Anapar tenta alterar proposta de transferência de gerenciamento dos fundos de pensão que deve ser pautada na próxima reunião do CNPC

Prevista para setembro, a próxima reunião do Conselho Nacional de Previdência Complementar (CNPC) deve pautar a proposta de resolução que disciplina as operações de transferência de gerenciamento apresentada pela Superintendência Nacional de Previdência Complementar (Previc).
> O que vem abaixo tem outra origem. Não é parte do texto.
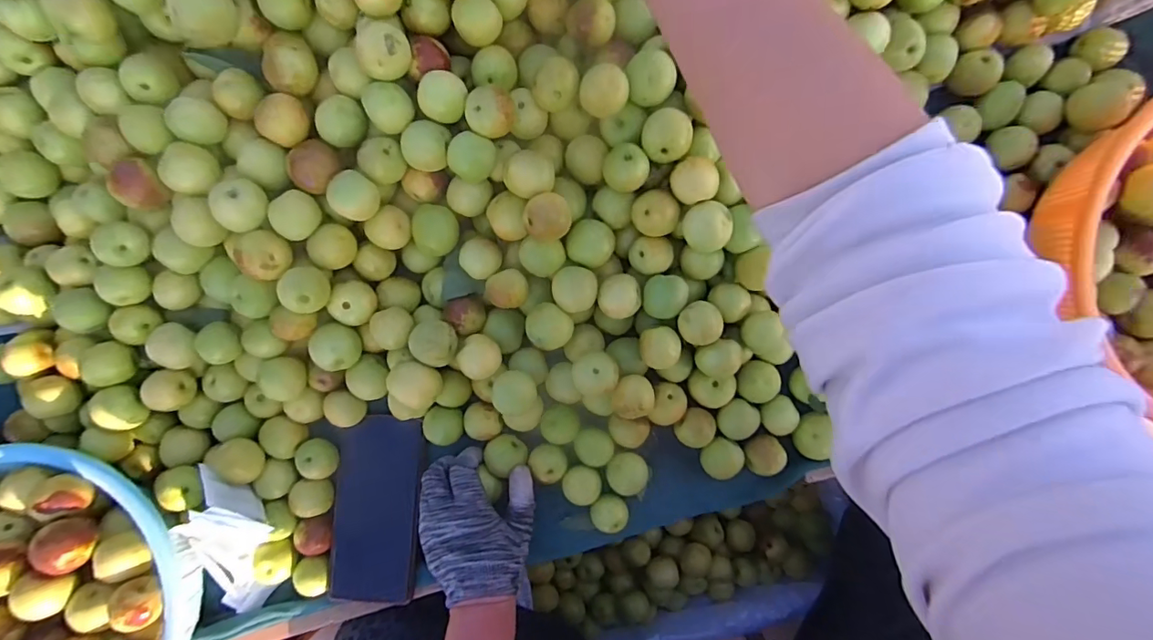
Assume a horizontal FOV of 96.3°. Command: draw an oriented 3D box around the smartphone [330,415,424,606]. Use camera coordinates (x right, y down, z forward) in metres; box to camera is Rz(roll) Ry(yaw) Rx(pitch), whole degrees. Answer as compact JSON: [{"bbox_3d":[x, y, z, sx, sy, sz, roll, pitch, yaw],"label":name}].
[{"bbox_3d":[-0.178,0.169,0.459,0.075,0.009,0.161,2,86,4],"label":"smartphone"}]

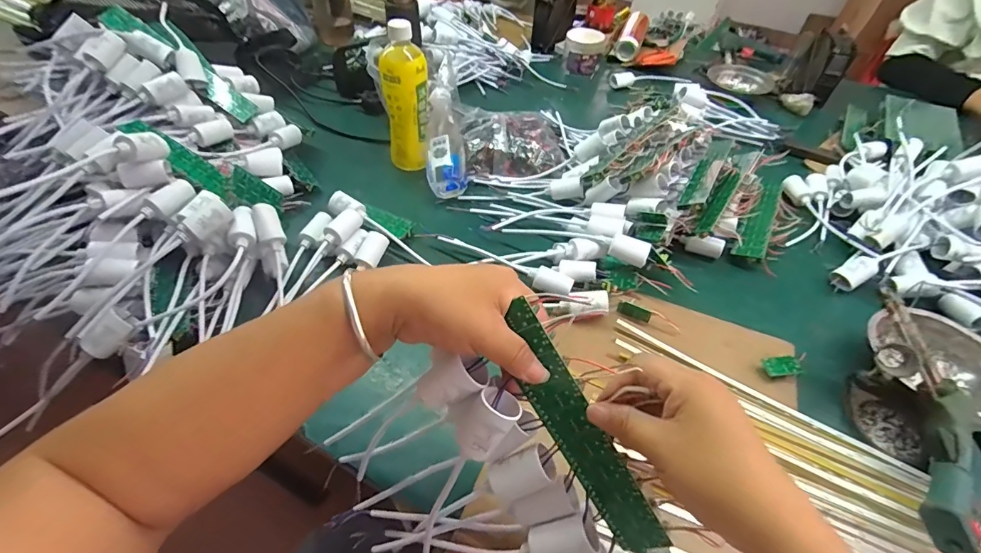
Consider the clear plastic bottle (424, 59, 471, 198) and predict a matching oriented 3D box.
[{"bbox_3d":[-0.072,-0.212,0.687,0.058,0.058,0.190,-5,65,-4],"label":"clear plastic bottle"}]

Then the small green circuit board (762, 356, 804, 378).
[{"bbox_3d":[0.309,0.095,0.470,0.035,0.004,0.021,-8,51,7],"label":"small green circuit board"}]

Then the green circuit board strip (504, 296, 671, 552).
[{"bbox_3d":[0.060,0.107,0.301,0.035,0.197,0.004,-27,9,28],"label":"green circuit board strip"}]

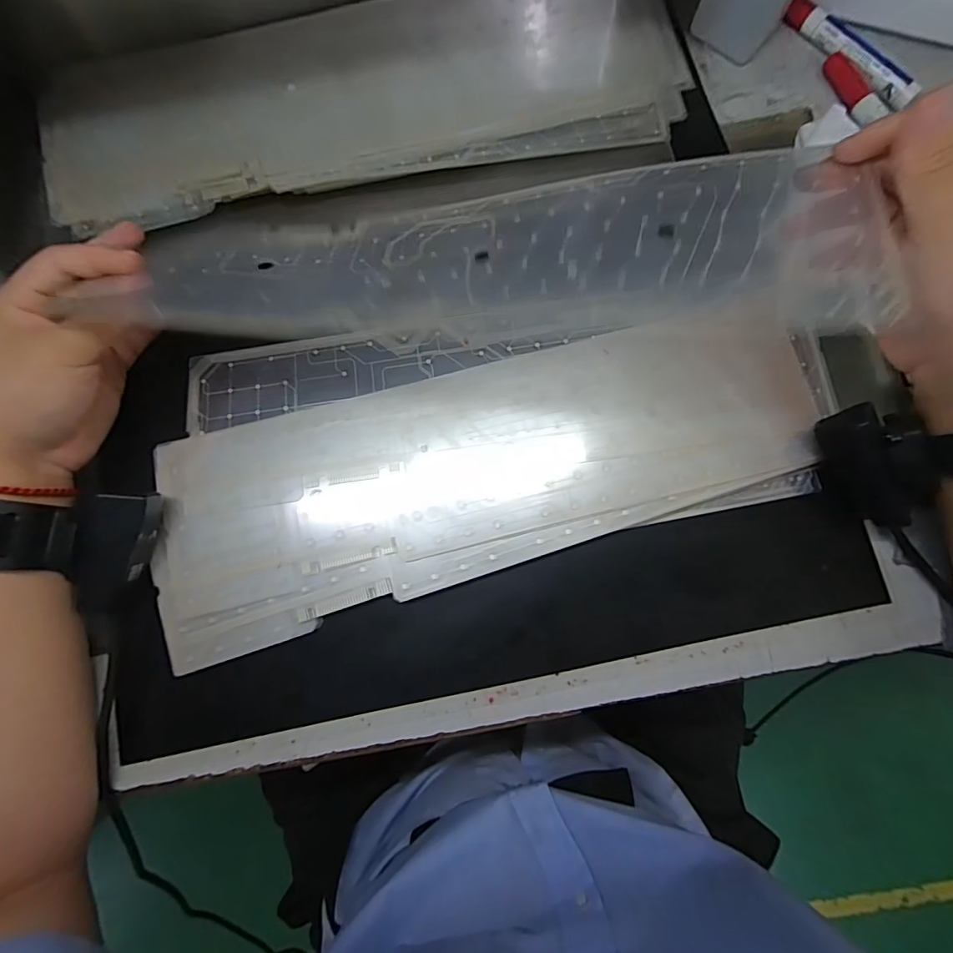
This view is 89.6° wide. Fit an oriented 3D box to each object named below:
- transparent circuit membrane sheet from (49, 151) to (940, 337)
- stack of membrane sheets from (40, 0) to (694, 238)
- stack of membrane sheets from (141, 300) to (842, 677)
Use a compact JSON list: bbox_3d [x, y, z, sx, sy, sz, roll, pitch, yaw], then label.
[{"bbox_3d":[0.001,-0.120,0.257,0.384,0.019,0.107,0,63,8],"label":"transparent circuit membrane sheet"},{"bbox_3d":[-0.079,-0.275,0.338,0.438,0.019,0.151,-10,80,-1],"label":"stack of membrane sheets"},{"bbox_3d":[0.004,-0.006,0.300,0.408,0.018,0.132,-16,80,-1],"label":"stack of membrane sheets"}]

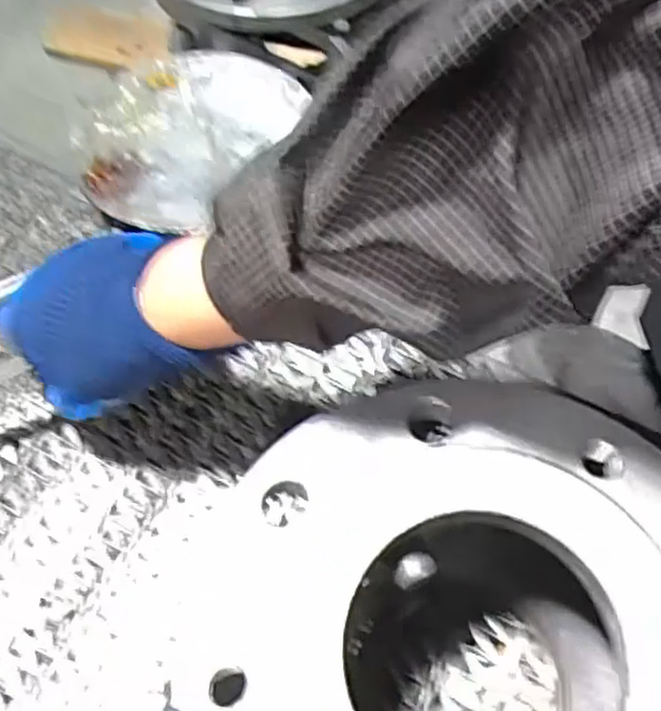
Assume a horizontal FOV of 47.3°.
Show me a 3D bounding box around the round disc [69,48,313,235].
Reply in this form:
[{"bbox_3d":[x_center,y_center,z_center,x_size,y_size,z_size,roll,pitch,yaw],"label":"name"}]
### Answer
[{"bbox_3d":[-0.097,-0.151,0.507,0.142,0.012,0.162,27,63,17],"label":"round disc"}]

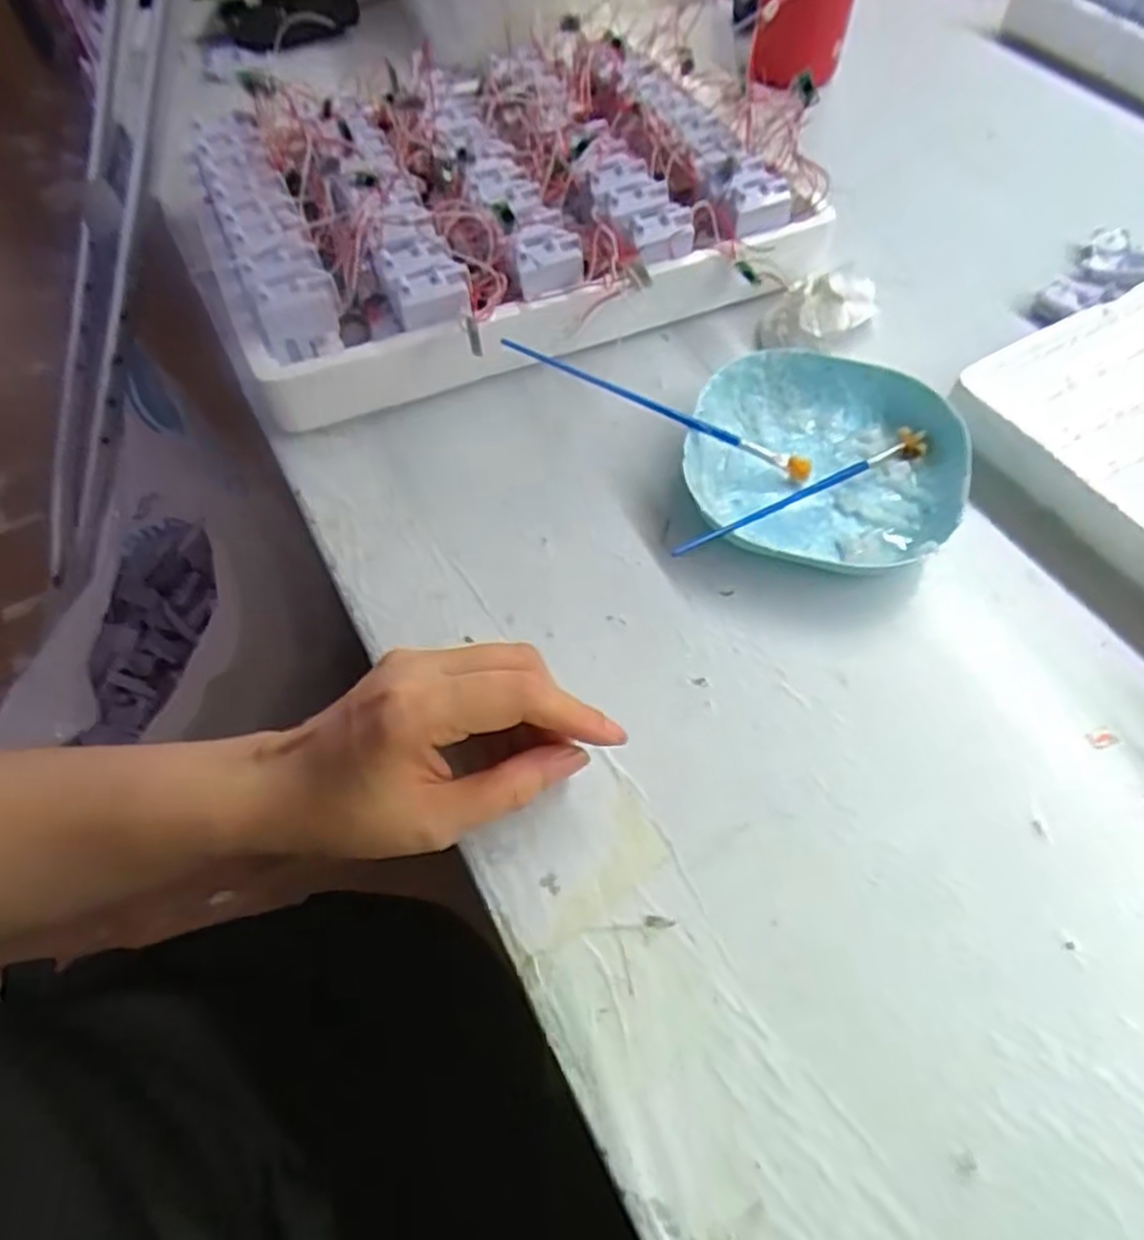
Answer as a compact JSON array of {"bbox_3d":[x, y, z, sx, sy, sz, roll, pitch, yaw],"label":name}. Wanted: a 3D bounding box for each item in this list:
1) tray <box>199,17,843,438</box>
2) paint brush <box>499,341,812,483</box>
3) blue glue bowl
[{"bbox_3d":[-0.042,-0.258,0.471,0.347,0.071,0.255,-19,59,-12],"label":"tray"},{"bbox_3d":[0.049,-0.102,0.379,0.154,0.009,0.007,20,58,-9],"label":"paint brush"},{"bbox_3d":[0.126,-0.083,0.388,0.131,0.029,0.125,0,57,0],"label":"blue glue bowl"}]

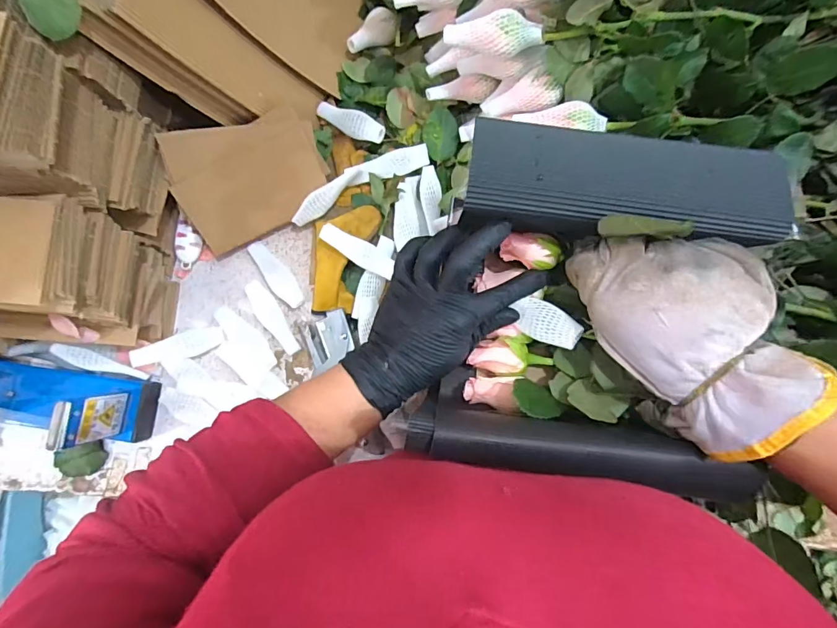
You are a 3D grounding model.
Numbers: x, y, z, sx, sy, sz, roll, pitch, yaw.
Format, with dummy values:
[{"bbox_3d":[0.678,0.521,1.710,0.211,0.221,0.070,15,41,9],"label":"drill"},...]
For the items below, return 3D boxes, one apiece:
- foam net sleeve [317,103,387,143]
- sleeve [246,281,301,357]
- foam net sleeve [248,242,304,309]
[{"bbox_3d":[-0.070,-0.202,0.479,0.087,0.013,0.025,31,86,20],"label":"foam net sleeve"},{"bbox_3d":[-0.157,0.004,0.486,0.025,0.012,0.089,-36,87,-3],"label":"sleeve"},{"bbox_3d":[-0.153,-0.043,0.490,0.026,0.004,0.085,-32,77,-20],"label":"foam net sleeve"}]

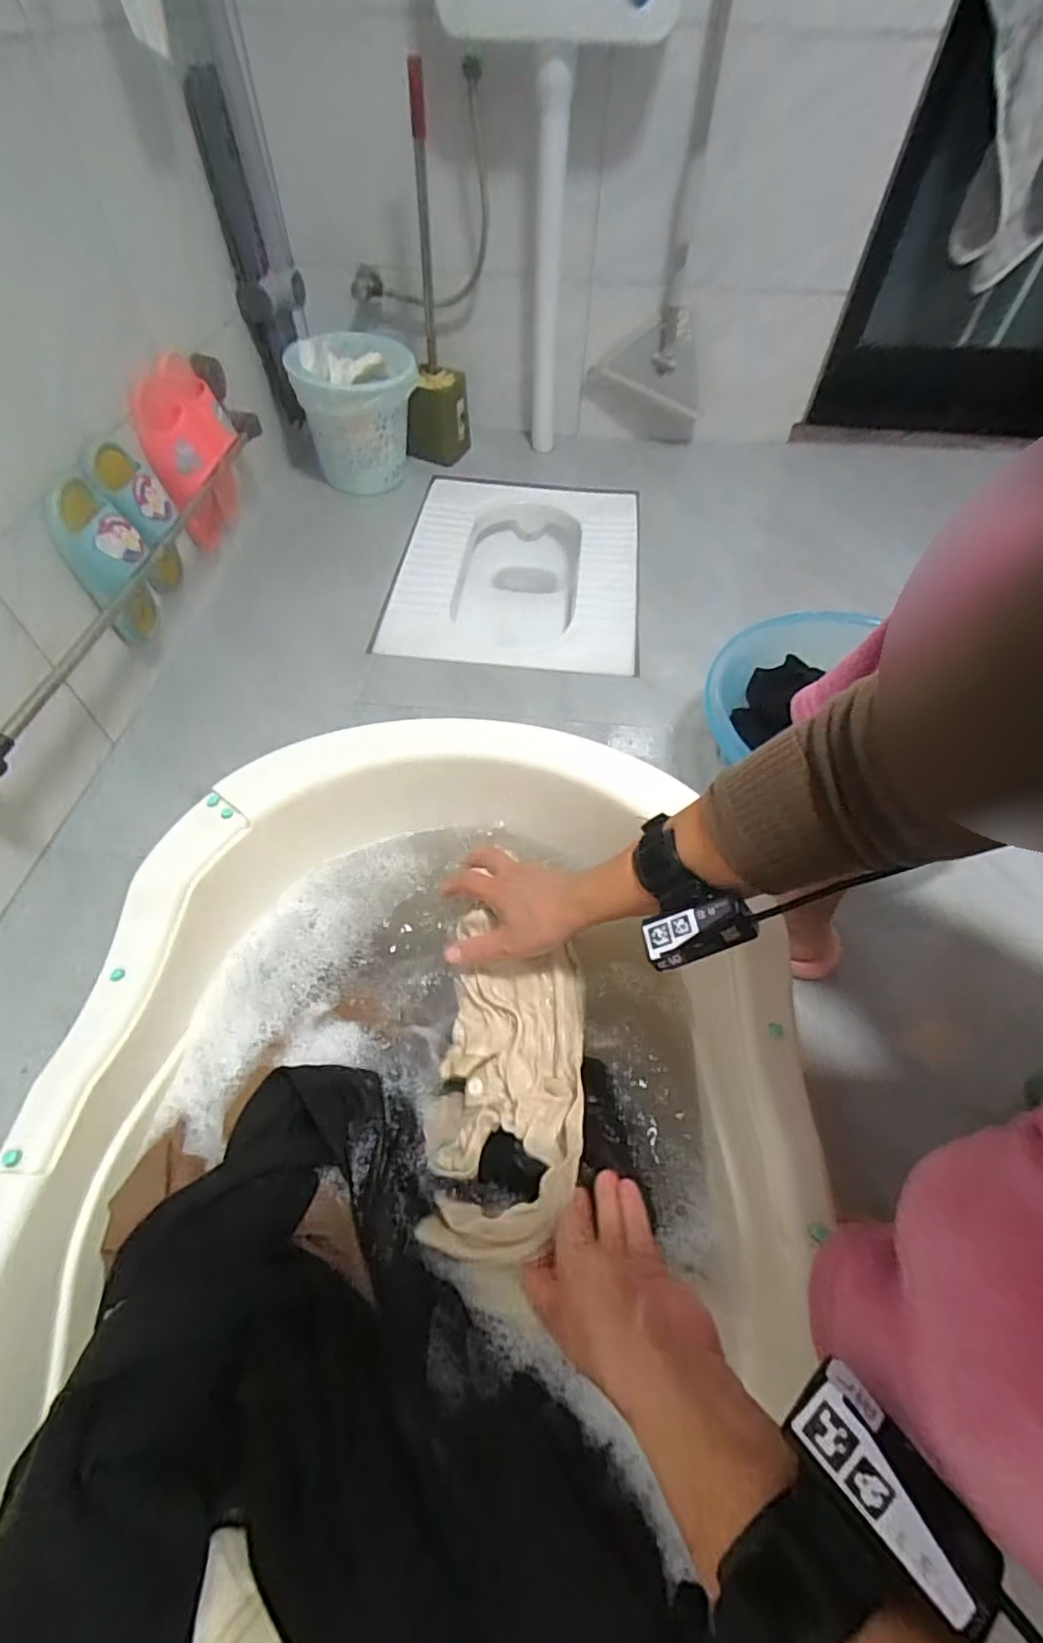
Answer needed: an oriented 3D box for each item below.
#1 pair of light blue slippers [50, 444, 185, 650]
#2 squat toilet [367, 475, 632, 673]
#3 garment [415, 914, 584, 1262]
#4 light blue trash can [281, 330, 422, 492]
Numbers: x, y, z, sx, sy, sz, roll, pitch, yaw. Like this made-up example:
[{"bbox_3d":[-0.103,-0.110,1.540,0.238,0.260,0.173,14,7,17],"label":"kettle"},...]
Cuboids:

Da forma que foi apresentada, a Anapar é contra e se posicionará no sentido de alterar alguns pontos da matéria.

A Anapar entende que a proposta facilitará a transferência da gestão dos planos dos fundos de pensão para outras entidades que, na verdade, são extensão de bancos e seguradoras, mesmo classificadas na categoria de  “entidades fechadas sem fins lucrativos”.

O presidente da Anapar, Antônio Braulio de Carvalho, defende que o sistema de previdência fechada precisa ser fortalecido e preservado, porque o que vem ocorrendo hoje é uma visível política de favorecimento das entidades administradas pelo setor financeiro, em detrimento dos fundos de pensão.

“Os bancos têm visão de curto prazo e não se interessam em investimentos com retornos em 10, 20 ou 30 anos, como os que são feitos nos fundos fechados”, afirma Braulio. “Não somos contra o aperfeiçoamento do sistema, mas que continuem com a participação dos trabalhadores, pois é o futuro deles que está em jogo”, acrescenta.

Braulio explica que os fundos de pensão fechados atuam na perspectiva de longo prazo e não têm fins lucrativos. “Nossa preocupação é com o futuro do trabalhador, no sentido de que ele tenha um benefício capaz de complementar a sua renda na aposentadoria e dessa forma possa suprir a suas necessidades e da família”.

Estudo feito pela assessoria técnica da Anapar revela que o custeio administrativo com taxas de administração e carregamento praticadas nos fundos de pensão da previdência aberta, administrados pelos bancos, pode gerar para o participante um valor acumulado quase 60% menor do que acumularia em um fundo fechado de previdência.

Se a opção do trabalhador for pelo benefício vitalício, o valor mensal da aposentadoria complementar que receberá nos fundos de pensão pode ser até 238% maior.